Two days later John was scheduled to rehearse. He spent a few days trying to move his fingers around and going from Cmaj to Gmaj without having to count. Harvey Danger's lead guitar player Jeff Lin is a classically trained pianist and said right away: "You don't know how to play the piano at all", but John countered that he didn't know the guitar either, but he had learned. Sean really wanted to have him in the band because John was a likeable guy. He could sing backing vocals, which was an asset, and Sean wanted an ally, a sergeant at arms maybe, which was weird for John in hindsight because he doesn't think of himself as someone's consigliere, but he has still filled that role for people over the years: Someone who isn't a full member of the organization but just a friend who travels along because it seems fun to have him around. John is sometimes in that role with Hodgman. He normally sees himself as the star, but usually he ends up in that role and this was the first instance. They were going to pay him, he was on stage every night, but his job was just to hang around.

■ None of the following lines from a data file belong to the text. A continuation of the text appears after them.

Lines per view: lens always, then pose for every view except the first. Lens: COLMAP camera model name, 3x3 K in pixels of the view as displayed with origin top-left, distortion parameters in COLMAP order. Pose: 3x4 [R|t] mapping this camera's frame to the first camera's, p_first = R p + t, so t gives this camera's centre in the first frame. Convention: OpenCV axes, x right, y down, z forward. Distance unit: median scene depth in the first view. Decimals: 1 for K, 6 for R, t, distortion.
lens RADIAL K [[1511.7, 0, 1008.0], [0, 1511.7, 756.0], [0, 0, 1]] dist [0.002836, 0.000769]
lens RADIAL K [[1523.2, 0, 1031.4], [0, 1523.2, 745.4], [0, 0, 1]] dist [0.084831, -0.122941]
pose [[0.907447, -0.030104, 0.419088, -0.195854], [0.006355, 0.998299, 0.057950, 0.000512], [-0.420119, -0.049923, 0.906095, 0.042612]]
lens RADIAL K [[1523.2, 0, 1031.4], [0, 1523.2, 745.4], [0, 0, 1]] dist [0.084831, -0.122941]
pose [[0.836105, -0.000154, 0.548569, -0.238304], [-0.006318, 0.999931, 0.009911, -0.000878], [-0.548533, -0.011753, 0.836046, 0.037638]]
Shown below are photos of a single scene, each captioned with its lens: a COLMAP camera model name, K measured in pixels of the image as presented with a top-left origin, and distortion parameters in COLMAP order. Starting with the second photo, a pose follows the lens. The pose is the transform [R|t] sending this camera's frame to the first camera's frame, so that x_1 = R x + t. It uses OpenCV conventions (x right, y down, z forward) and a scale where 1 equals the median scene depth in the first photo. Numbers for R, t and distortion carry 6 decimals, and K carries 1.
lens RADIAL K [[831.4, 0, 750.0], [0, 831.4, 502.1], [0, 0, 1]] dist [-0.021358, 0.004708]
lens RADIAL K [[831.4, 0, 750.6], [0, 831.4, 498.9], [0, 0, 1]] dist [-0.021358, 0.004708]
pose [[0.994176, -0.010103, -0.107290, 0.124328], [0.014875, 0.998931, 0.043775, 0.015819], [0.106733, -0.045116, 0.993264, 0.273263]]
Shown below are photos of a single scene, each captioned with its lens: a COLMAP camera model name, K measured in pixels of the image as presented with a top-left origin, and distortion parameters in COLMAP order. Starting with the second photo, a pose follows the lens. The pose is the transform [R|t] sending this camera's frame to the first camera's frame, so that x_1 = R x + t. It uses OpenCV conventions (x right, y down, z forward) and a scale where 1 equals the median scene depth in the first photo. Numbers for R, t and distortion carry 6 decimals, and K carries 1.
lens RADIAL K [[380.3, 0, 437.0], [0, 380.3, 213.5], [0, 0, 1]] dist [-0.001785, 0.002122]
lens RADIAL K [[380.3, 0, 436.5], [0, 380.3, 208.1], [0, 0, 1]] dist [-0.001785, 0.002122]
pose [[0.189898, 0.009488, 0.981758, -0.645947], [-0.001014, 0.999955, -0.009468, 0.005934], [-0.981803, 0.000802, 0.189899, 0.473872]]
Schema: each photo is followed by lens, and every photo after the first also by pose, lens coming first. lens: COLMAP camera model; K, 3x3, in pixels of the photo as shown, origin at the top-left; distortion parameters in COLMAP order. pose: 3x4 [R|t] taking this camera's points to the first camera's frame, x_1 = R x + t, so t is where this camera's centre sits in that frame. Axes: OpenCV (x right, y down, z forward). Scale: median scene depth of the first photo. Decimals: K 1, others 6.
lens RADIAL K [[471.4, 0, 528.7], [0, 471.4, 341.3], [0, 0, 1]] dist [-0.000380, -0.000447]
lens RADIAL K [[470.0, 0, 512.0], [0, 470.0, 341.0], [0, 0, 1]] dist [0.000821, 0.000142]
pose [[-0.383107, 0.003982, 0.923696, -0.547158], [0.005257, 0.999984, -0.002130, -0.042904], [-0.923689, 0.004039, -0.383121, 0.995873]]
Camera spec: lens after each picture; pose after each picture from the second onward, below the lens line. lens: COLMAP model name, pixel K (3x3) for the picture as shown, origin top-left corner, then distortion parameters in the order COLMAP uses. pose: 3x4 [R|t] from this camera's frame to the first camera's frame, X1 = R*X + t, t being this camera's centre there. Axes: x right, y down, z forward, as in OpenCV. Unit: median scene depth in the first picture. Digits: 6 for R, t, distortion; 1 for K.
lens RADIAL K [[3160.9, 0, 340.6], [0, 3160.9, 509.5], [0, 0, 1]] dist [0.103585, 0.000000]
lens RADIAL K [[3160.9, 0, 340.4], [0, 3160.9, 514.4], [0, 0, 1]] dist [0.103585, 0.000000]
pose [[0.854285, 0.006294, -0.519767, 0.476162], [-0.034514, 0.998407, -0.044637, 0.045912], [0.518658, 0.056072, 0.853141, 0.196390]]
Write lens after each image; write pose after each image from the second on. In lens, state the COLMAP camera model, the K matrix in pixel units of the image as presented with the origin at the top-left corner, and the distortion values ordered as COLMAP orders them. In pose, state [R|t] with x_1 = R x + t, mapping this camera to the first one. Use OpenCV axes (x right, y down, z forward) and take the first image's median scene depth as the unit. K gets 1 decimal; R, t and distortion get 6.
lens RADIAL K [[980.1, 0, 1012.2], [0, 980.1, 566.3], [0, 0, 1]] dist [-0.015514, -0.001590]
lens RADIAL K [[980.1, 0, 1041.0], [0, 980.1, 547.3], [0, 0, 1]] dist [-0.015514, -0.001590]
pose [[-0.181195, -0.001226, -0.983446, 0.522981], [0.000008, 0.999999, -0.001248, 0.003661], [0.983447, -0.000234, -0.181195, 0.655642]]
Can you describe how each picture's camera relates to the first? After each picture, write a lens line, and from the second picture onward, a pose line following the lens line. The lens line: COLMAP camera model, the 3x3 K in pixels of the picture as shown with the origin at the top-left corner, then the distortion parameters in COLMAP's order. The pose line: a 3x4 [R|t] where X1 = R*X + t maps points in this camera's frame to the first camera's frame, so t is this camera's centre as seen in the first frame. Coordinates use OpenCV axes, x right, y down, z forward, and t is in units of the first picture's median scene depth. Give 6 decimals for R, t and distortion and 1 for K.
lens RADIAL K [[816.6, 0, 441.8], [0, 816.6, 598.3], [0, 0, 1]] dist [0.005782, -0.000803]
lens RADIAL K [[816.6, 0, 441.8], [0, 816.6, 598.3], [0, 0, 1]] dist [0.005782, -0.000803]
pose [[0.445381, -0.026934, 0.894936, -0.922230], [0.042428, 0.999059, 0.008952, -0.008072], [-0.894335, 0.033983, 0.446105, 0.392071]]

John as the bass player (OJR)
The band went on tour and John followed Sean to all the radio shows as a band member of Harvey Danger. Sean was so sick of talking to morning zoo DJs, he would instead bring John as his own conversationalist to all those situations and would talk to him on air. Sometimes when they would play acoustic on air, Sean would play the guitar and John would sing.
Towards the end of the tour in October of 2000, their bass player Aaron Huffman got really sick and had to go to the hospital. They were on their way to California to be on The Late Late Show with Craig Kilborns, but Aaron couldn't make it and had to fly back to Seattle to go to the hospital. The others looked at John and asked if he could play the bass. He had never played the electric bass, had never held it in his hands. But he was confident and said "Yeah, it's like a big guitar" So they took the bass out and John was sitting in the back of the plane with his headphones on and practiced the song Sad Sweetheart of the Rodeo. He continued playing in the limo from the airport to the hotel, because he was going to be on national TV playing an instrument he had never played before, so he was frantic and on the next day he had blisters on all his fingers.
They played a song they had never rehearsed with John on the bass, but adrenaline brought them through. After the show they said: "Well yeah, we have the rest of this tour to finish, our next gig is in Buffalo in two days, can you learn all the songs?" The bass lines were quite advanced and not just bass notes, so John's piano knowledge of the songs did not simply translate to the bass. He went back to the hotel, learned all the songs on the flight and on the bus to Buffalo. They went to stage and played the whole set. He wouldn't want to hear a recording of it, but he was playing the base in Harvey Danger for the rest of the tour. This was a huge confidence boost for John, because he always thought music was a magical sorcery. Here he was, having learned two whole new instruments.
Harvey Danger on Craig Kilborn (RL48)
On October 18th, 2000, the band was on the Craig Kilborn TV show (recording).
The end of Harvey Danger (OJR)
At the end of the tour, he had saved all the money he had made, around $10.000 dollars and he had learned how to play the piano and the bass. As the tour was ending, it was evident that the label did not support the new album and the band had somehow ran it's course, so it felt like the end and Sean was looking for a new ting to do.